Exercise passage>
Patch with a million nano-needles instead of a traditional biopsy

Scientists at King’s College London have unveiled their new invention: a patch with tens of millions of nano-needles that could replace traditional biopsies. The patch offers a painless and less invasive alternative for millions of patients worldwide who undergo biopsies every year to detect and monitor inflammatory, oncological, and infectious diseases.

The nano-needle patch painlessly collects molecular information from tissues without disrupting their integrity or causing damage. This could allow healthcare professionals to diagnose diseases in real time and perform multiple analyses of a single area, which is not possible with a standard biopsy. Since the nano-needles are 1,000 times thinner than a human hair, they cause no pain or damage, making the process more accessible to patients.

Dr. Siro Chiappini, who led the scientific development, noted: “We have been working on nano-needles for twelve years, but our latest development is the most interesting. It opens up a world of possibilities for people with brain cancer, Alzheimer’s disease, and for the development of personalized medicine.” During preclinical studies, scientists applied the patch to brain cancer tumor tissue taken from biopsies of real patients and laboratory mice. The nanoneedles identified molecular markers of the disease — lipids, proteins, and mRNA — from the cells, without the need to remove tissue.

Information>
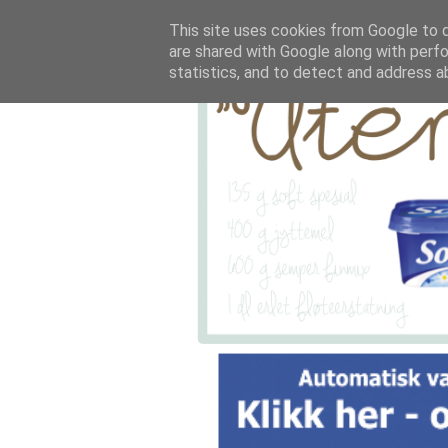
This site uses cookies from Google to de
are shared with Google along with perfo
statistics, and to detect and address a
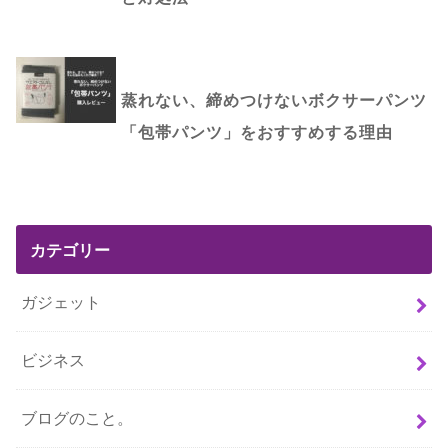
蒸れない、締めつけないボクサーパンツ
「包帯パンツ」をおすすめする理由
カテゴリー
ガジェット
ビジネス
ブログのこと。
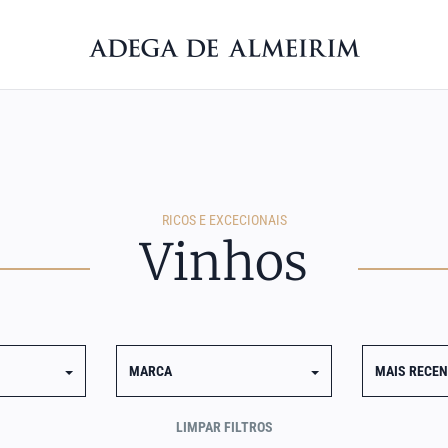
RICOS E EXCECIONAIS
Vinhos
MARCA
MAIS RECE
LIMPAR FILTROS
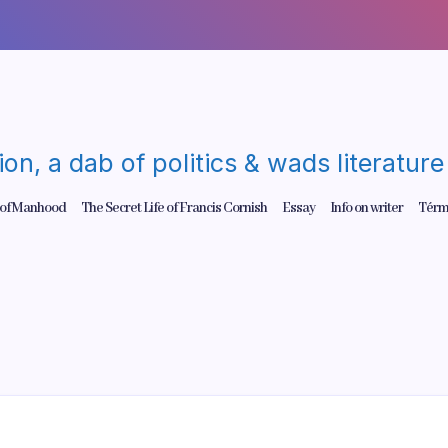
gion, a dab of politics & wads literatu
 of Manhood
The Secret Life of Francis Cornish
Essay
Info on writer
Térm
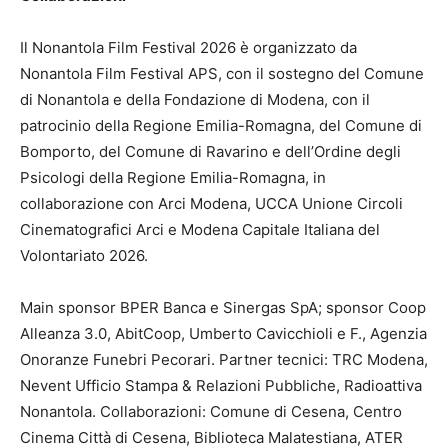
Il Nonantola Film Festival 2026 è organizzato da
Nonantola Film Festival APS, con il sostegno del Comune
di Nonantola e della Fondazione di Modena, con il
patrocinio della Regione Emilia-Romagna, del Comune di
Bomporto, del Comune di Ravarino e dell’Ordine degli
Psicologi della Regione Emilia-Romagna, in
collaborazione con Arci Modena, UCCA Unione Circoli
Cinematografici Arci e Modena Capitale Italiana del
Volontariato 2026.
Main sponsor BPER Banca e Sinergas SpA; sponsor Coop
Alleanza 3.0, AbitCoop, Umberto Cavicchioli e F., Agenzia
Onoranze Funebri Pecorari. Partner tecnici: TRC Modena,
Nevent Ufficio Stampa & Relazioni Pubbliche, Radioattiva
Nonantola. Collaborazioni: Comune di Cesena, Centro
Cinema Città di Cesena, Biblioteca Malatestiana, ATER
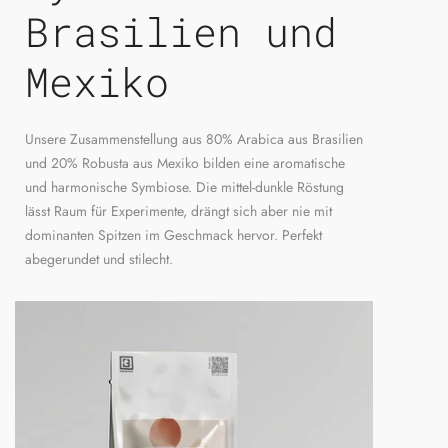
Brasilien und
Mexiko
Unsere Zusammenstellung aus 80% Arabica aus Brasilien
und 20% Robusta aus Mexiko bilden eine aromatische
und harmonische Symbiose. Die mittel-dunkle Röstung
lässt Raum für Experimente, drängt sich aber nie mit
dominanten Spitzen im Geschmack hervor. Perfekt
abegerundet und stilecht.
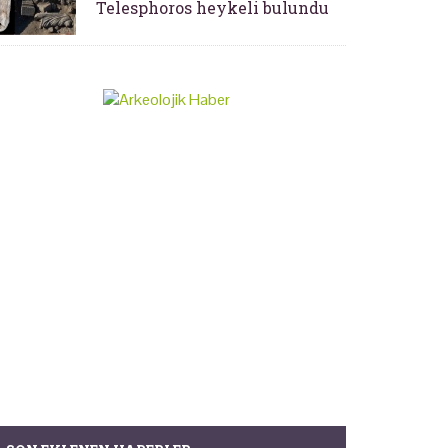
Telesphoros heykeli bulundu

Task brief>
From the passage on the nano-needle patch, pull out the words starting at "Scientists at King’s" and ending at "accessible to patients.", copied with no changes. The items have nothing to do with what comes next.

Result of this exercise>
Scientists at King’s College London have unveiled their new invention: a patch with tens of millions of nano-needles that could replace traditional biopsies. The patch offers a painless and less invasive alternative for millions of patients worldwide who undergo biopsies every year to detect and monitor inflammatory, oncological, and infectious diseases.

The nano-needle patch painlessly collects molecular information from tissues without disrupting their integrity or causing damage. This could allow healthcare professionals to diagnose diseases in real time and perform multiple analyses of a single area, which is not possible with a standard biopsy. Since the nano-needles are 1,000 times thinner than a human hair, they cause no pain or damage, making the process more accessible to patients.